■ TASK DETAILS
The answer must be one number: how many lines in the records below contain the word "LoadJSON".

[RECORDS TO PROCESS]

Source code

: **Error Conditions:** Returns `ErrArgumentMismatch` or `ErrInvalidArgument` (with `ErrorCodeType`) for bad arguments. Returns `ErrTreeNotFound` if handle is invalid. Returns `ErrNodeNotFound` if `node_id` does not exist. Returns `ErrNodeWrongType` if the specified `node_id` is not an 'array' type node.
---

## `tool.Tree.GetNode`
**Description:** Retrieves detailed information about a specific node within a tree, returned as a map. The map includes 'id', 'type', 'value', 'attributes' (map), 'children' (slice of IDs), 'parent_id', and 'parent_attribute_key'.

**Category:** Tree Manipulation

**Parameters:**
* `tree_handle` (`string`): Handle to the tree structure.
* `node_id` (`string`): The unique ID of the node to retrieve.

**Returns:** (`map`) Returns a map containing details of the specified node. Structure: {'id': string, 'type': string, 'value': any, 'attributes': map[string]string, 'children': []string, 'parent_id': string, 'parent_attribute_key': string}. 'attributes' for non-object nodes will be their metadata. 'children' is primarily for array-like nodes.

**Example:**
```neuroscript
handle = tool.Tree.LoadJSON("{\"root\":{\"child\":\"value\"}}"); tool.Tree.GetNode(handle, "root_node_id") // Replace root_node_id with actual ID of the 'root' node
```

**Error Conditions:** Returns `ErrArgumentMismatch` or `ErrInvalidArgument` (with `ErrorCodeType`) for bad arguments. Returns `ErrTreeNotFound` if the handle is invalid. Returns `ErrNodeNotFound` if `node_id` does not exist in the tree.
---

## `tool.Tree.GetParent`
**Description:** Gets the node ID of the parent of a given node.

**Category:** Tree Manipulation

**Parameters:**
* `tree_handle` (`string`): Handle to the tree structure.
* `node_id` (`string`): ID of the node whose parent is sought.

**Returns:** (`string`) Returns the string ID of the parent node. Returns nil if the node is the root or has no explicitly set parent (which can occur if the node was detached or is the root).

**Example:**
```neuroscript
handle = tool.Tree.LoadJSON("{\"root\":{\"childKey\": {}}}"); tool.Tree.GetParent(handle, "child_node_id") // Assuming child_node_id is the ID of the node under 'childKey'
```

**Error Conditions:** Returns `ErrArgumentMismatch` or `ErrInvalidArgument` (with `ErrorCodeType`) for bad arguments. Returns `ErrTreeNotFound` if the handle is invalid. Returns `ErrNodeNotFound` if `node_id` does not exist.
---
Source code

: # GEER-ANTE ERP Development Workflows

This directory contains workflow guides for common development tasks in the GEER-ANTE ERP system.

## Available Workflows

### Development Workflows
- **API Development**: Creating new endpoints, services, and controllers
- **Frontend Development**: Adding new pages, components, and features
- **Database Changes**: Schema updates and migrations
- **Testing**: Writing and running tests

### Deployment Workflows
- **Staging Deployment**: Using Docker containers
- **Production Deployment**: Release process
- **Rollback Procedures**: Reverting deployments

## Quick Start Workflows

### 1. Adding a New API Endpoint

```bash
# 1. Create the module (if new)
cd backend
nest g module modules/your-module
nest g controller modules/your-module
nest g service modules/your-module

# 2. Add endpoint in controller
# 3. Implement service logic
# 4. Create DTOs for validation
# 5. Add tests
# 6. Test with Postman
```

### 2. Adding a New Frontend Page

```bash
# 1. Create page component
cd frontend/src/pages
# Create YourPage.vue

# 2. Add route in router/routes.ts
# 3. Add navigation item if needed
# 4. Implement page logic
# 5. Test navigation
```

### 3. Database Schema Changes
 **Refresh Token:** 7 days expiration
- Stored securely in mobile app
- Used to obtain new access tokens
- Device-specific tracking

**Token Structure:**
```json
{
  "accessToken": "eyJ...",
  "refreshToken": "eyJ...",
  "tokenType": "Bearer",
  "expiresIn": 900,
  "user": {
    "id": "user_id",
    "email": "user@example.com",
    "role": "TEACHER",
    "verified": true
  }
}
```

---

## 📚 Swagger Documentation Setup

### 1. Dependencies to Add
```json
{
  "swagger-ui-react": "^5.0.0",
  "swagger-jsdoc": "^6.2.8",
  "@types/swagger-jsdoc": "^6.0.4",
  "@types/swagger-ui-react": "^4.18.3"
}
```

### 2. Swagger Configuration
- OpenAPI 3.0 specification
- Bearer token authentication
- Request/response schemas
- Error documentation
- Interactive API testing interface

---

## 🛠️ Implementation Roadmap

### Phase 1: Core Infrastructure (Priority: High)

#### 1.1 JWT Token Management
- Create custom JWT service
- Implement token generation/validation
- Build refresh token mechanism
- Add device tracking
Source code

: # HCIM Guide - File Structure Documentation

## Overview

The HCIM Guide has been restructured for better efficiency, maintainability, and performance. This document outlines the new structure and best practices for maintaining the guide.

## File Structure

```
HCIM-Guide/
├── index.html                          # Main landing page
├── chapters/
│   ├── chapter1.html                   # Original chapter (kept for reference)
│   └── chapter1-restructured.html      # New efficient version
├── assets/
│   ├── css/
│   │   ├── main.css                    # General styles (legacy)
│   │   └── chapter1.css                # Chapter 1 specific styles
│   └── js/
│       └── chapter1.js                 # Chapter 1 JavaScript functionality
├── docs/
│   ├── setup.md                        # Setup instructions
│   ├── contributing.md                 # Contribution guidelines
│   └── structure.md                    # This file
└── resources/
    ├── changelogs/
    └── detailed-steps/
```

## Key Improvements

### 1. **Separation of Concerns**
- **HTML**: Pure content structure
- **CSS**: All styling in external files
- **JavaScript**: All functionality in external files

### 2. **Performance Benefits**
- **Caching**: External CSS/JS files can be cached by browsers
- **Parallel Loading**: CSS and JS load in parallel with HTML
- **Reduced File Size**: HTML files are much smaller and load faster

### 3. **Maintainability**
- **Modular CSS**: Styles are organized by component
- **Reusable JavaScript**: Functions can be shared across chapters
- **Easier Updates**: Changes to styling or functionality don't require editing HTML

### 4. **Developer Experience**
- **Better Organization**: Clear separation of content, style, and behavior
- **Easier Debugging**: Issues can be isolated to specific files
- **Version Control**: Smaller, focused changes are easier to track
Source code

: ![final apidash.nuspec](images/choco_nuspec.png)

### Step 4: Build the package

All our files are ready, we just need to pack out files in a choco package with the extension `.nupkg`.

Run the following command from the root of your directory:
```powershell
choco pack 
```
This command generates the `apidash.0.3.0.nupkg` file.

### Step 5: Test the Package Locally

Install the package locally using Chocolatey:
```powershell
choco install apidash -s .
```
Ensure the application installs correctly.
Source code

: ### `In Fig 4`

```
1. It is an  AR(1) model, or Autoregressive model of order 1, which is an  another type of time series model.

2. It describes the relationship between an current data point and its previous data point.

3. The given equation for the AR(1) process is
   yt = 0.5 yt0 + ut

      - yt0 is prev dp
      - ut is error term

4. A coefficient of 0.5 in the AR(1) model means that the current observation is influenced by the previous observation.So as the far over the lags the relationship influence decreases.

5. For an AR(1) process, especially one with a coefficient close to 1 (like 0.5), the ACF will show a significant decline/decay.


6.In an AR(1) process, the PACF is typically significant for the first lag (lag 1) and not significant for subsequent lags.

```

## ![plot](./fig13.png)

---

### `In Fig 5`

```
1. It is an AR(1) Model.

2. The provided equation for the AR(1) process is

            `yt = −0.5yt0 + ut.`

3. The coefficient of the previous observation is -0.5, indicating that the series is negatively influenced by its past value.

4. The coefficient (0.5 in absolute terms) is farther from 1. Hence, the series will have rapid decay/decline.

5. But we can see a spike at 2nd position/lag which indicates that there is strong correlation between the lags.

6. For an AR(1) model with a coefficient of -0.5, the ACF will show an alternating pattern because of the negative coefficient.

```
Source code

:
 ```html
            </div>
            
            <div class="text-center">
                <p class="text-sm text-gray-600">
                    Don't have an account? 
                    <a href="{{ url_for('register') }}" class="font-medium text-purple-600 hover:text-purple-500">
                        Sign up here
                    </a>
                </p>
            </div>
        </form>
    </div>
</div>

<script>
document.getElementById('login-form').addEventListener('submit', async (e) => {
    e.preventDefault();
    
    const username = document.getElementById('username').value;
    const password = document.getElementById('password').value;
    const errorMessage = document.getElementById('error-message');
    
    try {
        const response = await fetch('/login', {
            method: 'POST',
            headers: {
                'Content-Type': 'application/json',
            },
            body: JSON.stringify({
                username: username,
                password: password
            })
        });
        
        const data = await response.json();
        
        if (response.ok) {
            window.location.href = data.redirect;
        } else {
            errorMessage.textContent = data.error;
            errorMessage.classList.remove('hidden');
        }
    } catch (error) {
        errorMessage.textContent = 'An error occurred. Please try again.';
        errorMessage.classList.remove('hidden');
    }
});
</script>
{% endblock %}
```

[/RECORDS TO PROCESS]

■ RESPONSE TO THE TASK
2